Our immigration policies must be curated carefully in 2021 to reflect the new realities of our economy (including the work-skills needs and job-availability we can reasonably expect to have here in the next 25-years) and a genuine assessment of the capacity of our communities to absorb new arrivals without sacrificing existing quality of life standards in our cities and towns. That's not selfishness or ethno-centrism talking -- its just practical realism.

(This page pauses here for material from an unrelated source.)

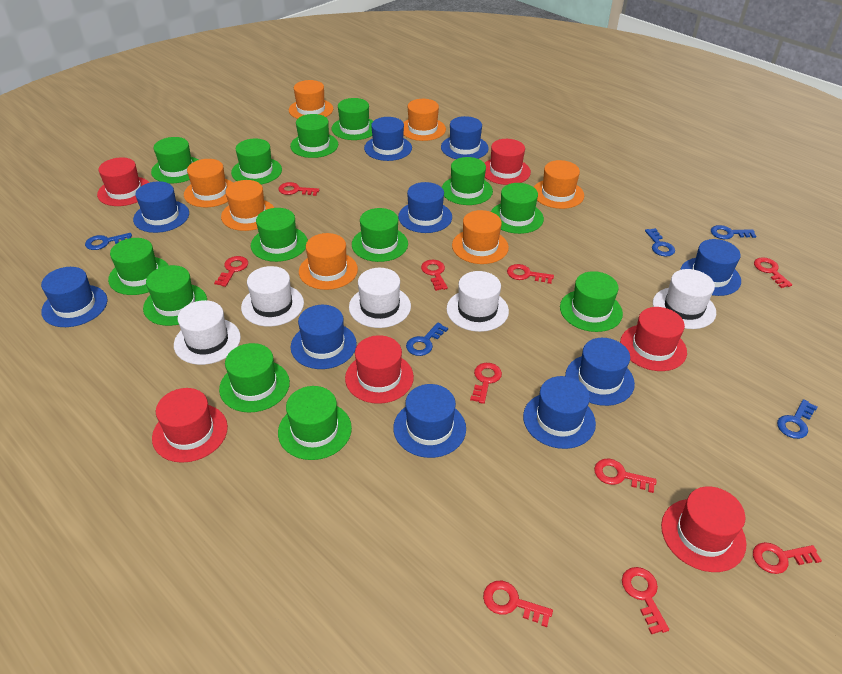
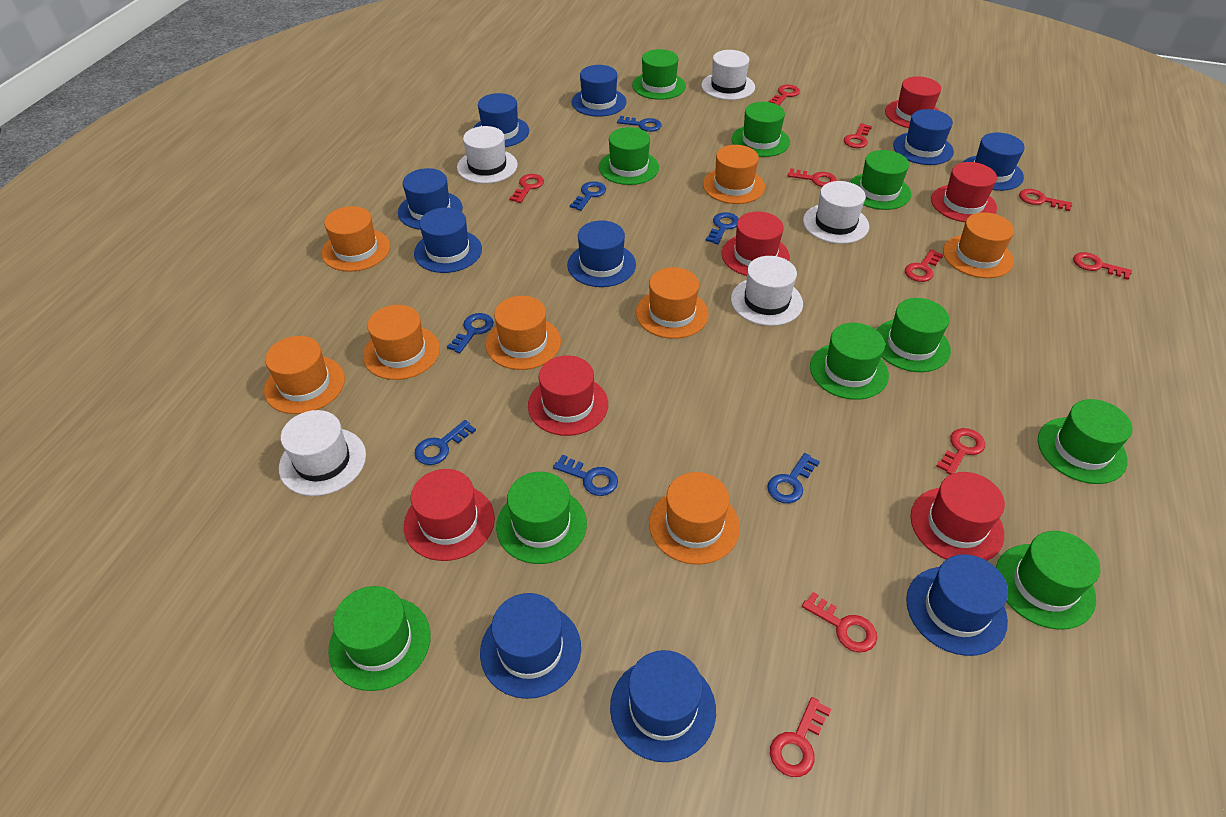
blue key: 5 -> 7
green hat: 13 -> 10
orange hat: 7 -> 8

As we do this we have to be as actively empathetic to a family honestly just seeking a peaceful and prosperous new life in the United States as we are fully open-eyed to the actual economic, sustainability and logistical realities of community growth. We will need to study this issue in all of its many wrinkles and carefully consider all the perspectives and shades of the facts that we gather (and then discuss these perspectives amiably among our neighbors and communities).

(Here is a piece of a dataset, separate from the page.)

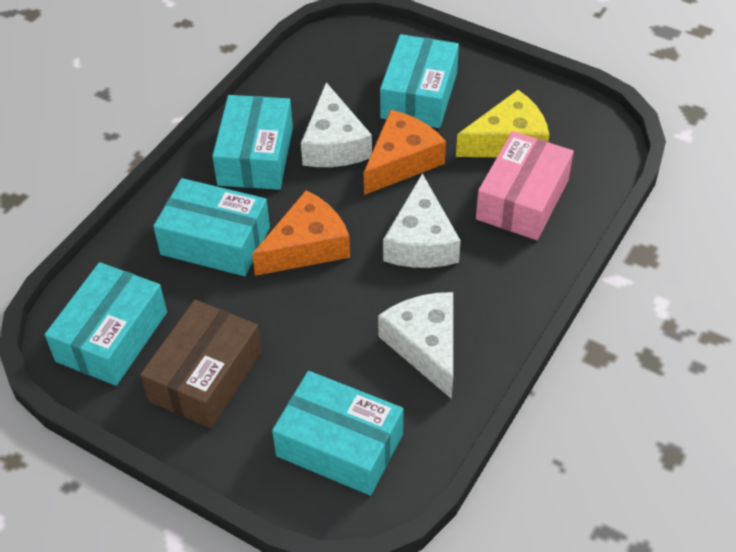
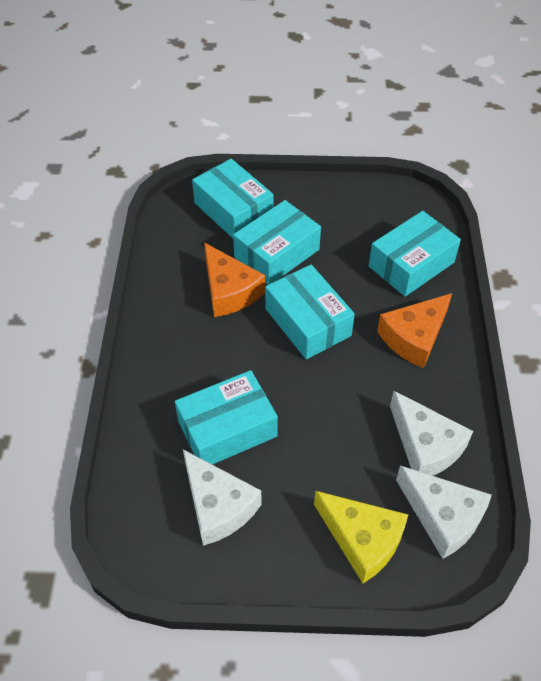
brown box: 1 -> 0
pink box: 1 -> 0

The base reality of true immigration/border security reform for the 2020s and beyond is that, once it is completed, it is not going to be an easy pill for anyone to swallow.
Most difficulty, as the world's first "nation of immigrants" we are all going to have to acknowledge that, whatever the details, in any kind of immigration reform we will necessarily be making a sea-change in America's foundational values and cultural traditions. Given the evolving economic and community sustainability picture, we just are not capable of being the fully accessible country we were in the 1890s. So the future will indeed be a time of increasingly limited capacity for growth due to immigration. We will have to have consensus that these changes have not been driven by prejudice or "fear of the other," but instead by our reckoning of the unique resource and sustainability challenges we face in the 21st Century. Because that is the truth of the matter no matter how much I and others wish it weren't.

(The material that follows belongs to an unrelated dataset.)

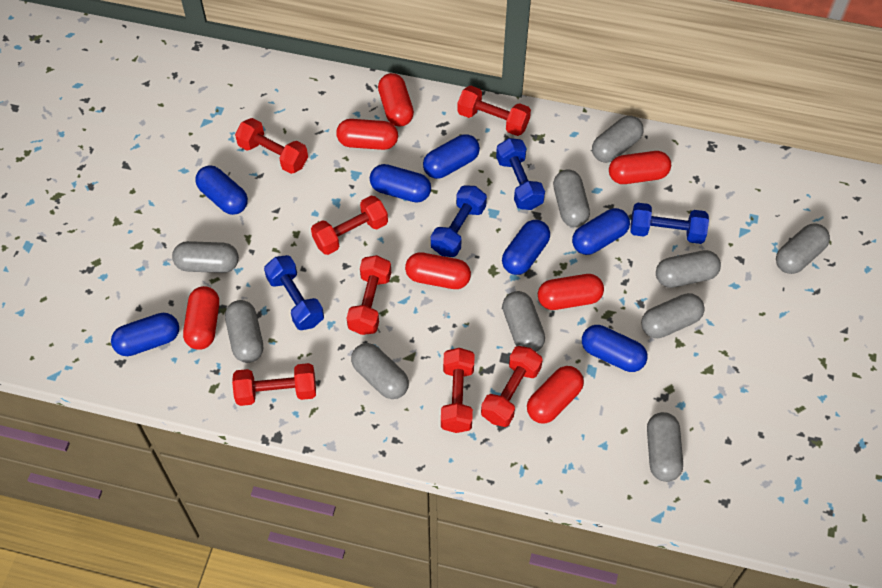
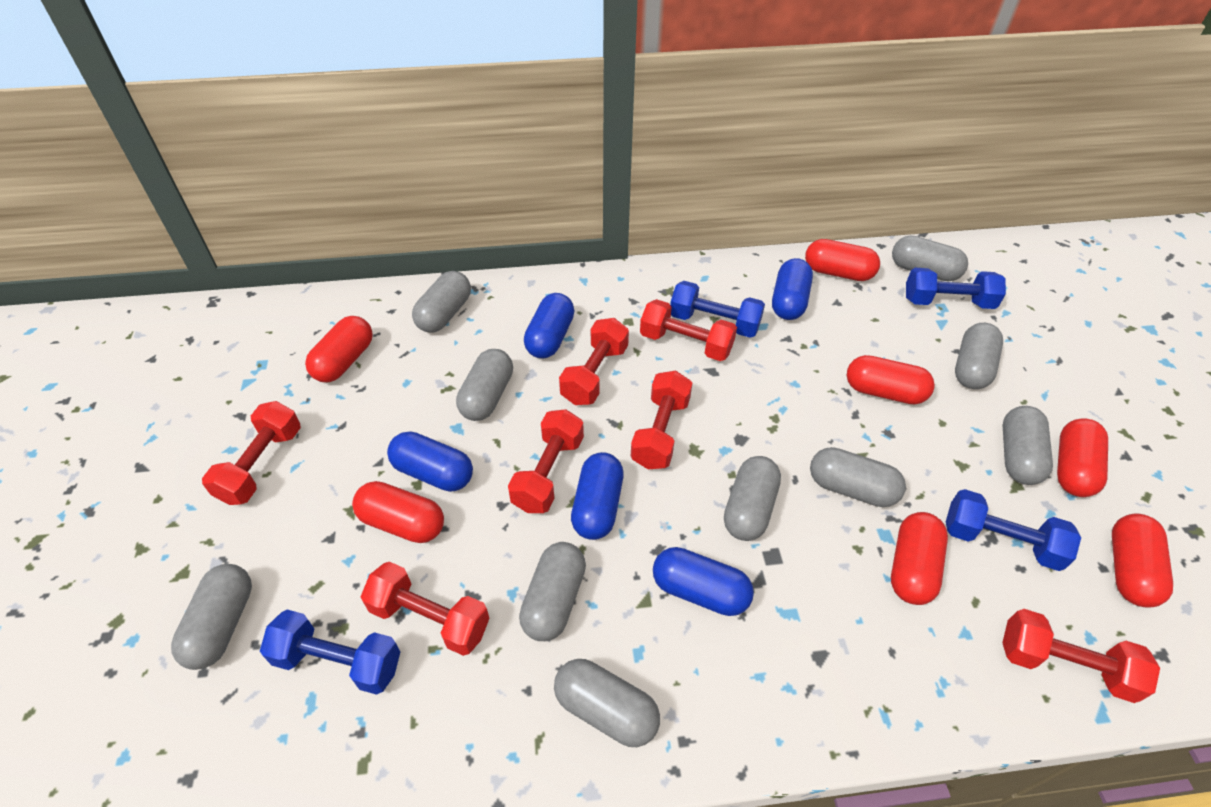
blue capsule: 7 -> 5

So we are going to have to also accept that these changes in the path to U.S. Citizenship that we make in the 2020s are also going to at some level represent a fundamental shift in "who we are" to the world and how we are seen by others abroad.
But if we do this right, and equitably, and we do fix the sustainability of the future path to American citizenship -- we will have served all people who covet freedom, opportunity, and prosperity in their lives over the long term. We can still remain, the last best hope on Earth.